Письмо, найденное на утопленнике. Мопассан
Отчего это? Я не знаю. Я никогда не находился в этом опьянении сердца, которое называют любовью. Никогда не жил в этой мечте, в этой экзальтации, в этом помешательстве от женского лица. Меня никогда не преследовала страсть, я никогда не был возведён на небеса ожиданием или обладанием существа, которое внезапно стало для меня желаннее всяческого счастья, красивее всех созданий, важнее целой вселенной! Я никогда не плакал и не страдал из-за женщины. Я никогда не проводил ночи без сна, думая о ней. Я не знаю мыслей о ней, воспоминаний о ней. Я не знаю нервной горячки в ожидании её и божественной грусти, когда она ушла, оставив в комнате слабый запах фиалки и кожи.
Я никогда не любил.
Я сам часто спрашивал себя, отчего это так. И я на самом деле не знаю. Однако я находил причины, но они касаются метафизики и, возможно, не понравятся вам.

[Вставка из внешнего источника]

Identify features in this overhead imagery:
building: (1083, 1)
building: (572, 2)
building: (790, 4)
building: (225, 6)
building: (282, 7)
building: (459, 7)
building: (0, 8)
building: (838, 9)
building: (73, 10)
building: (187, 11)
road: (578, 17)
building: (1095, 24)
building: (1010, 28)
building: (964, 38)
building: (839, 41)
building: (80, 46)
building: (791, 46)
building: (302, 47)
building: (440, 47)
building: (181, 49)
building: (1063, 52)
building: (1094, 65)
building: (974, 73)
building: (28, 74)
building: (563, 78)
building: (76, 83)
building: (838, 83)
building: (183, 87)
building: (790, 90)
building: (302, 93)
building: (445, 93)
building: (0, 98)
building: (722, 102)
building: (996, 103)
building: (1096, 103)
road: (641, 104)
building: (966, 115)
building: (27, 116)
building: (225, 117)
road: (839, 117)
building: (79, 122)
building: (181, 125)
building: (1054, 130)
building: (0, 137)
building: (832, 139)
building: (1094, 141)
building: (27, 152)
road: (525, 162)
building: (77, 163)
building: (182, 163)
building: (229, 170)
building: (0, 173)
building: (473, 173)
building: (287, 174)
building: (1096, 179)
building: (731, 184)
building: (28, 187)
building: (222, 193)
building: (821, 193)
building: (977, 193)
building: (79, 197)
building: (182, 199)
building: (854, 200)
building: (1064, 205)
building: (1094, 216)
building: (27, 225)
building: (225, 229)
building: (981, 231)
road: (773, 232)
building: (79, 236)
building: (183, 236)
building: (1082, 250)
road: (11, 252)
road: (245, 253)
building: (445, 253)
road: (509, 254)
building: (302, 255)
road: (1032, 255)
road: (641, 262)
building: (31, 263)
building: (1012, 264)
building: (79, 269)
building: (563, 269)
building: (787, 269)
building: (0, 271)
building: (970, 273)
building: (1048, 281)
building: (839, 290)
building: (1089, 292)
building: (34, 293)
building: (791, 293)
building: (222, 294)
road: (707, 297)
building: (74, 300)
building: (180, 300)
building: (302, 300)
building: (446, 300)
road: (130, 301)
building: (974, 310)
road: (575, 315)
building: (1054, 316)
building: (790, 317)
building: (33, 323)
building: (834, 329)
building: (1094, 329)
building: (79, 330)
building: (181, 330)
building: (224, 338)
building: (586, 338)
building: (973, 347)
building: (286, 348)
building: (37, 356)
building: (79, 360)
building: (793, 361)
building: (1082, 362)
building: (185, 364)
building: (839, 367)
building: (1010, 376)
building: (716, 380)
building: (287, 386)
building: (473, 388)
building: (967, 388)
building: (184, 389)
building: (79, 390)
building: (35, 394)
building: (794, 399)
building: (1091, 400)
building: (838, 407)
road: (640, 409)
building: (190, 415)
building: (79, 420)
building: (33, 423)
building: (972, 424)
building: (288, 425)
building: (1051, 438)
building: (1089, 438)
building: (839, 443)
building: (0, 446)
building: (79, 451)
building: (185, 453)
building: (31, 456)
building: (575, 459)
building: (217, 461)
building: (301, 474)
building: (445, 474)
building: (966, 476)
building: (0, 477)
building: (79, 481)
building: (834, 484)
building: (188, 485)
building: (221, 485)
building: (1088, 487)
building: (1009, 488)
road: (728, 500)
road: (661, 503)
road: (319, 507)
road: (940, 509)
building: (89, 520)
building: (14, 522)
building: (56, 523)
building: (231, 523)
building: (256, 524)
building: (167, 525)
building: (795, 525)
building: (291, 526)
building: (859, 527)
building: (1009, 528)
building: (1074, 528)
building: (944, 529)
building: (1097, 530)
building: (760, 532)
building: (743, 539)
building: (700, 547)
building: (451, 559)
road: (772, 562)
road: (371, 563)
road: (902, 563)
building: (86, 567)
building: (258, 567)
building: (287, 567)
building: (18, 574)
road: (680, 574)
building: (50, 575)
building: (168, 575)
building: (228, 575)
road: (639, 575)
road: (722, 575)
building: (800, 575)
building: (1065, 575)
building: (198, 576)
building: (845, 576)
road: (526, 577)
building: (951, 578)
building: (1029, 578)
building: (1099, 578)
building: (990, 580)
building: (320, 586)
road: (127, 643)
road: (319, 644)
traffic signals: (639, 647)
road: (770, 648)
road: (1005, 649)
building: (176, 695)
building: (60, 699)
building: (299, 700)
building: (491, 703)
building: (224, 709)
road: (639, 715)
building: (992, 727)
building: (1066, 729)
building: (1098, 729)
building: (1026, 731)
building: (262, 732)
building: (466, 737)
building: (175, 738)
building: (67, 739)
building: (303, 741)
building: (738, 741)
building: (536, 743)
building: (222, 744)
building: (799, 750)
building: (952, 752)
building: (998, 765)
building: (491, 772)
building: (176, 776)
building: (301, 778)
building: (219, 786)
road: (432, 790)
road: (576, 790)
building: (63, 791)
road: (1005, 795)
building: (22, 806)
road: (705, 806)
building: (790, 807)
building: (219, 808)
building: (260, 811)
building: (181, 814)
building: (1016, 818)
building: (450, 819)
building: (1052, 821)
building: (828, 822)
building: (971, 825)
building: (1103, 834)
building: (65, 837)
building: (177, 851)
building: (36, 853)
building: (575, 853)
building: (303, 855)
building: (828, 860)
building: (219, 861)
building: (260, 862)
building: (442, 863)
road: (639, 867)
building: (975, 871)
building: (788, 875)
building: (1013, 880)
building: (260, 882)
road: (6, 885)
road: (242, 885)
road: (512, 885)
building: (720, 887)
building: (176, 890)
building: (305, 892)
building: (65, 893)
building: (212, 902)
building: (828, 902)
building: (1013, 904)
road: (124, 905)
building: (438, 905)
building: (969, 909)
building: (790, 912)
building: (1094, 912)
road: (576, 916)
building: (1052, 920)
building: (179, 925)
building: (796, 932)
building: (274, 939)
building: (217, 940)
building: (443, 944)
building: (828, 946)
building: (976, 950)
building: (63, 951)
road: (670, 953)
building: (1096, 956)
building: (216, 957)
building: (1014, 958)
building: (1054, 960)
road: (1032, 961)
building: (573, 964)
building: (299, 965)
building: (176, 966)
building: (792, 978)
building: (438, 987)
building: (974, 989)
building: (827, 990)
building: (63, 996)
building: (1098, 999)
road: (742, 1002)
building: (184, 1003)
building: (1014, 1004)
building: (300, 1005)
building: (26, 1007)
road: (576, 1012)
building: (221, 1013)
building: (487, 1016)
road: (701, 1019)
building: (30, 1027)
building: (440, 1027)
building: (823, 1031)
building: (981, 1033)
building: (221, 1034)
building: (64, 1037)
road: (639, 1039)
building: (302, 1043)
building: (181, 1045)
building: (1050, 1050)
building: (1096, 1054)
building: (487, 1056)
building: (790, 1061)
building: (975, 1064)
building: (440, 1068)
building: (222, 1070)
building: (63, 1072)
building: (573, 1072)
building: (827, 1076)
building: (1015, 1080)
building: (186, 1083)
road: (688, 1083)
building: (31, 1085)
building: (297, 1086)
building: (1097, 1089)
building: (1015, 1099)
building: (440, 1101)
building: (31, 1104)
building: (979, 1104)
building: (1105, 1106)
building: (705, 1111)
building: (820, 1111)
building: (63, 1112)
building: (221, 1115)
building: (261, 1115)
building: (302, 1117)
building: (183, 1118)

Я думаю, что я слишком сильно сужу женщин, чтобы подчиняться их шарму. Прошу у вас прощения за эти слова. Я объяснюсь. В каждом создании есть нравственное и физическое существо. Для того, чтобы любить, мне нужно было бы встретить среди этих двух существ гармонию, которой я никогда не находил. Всегда одно преобладает слишком сильно: то нравственное, то физическое.
Ум, который мы имеем право требовать у женщины, чтобы любить её, не имеет ничего общего с мужским умом. Это больше и меньше. Нужно, чтобы у женщины был ум открытый, утончённый, чувствительный, деликатный, впечатлительный. У неё нет нужды в силе, в инициативе мысли, но ей нужна доброта, элегантность, нежность, кокетливость и эта способность к ассимиляции, которая через некоторое время делает её похожей на того, с кем она делит жизнь. Её самым важным качеством должен стать такт – это эфемерное чувство, которое является для разума тем же, что прикосновение – для тела. Такт пробуждает в ней тысячу мелочей: контуры, углы и формы в интеллектуальном порядке.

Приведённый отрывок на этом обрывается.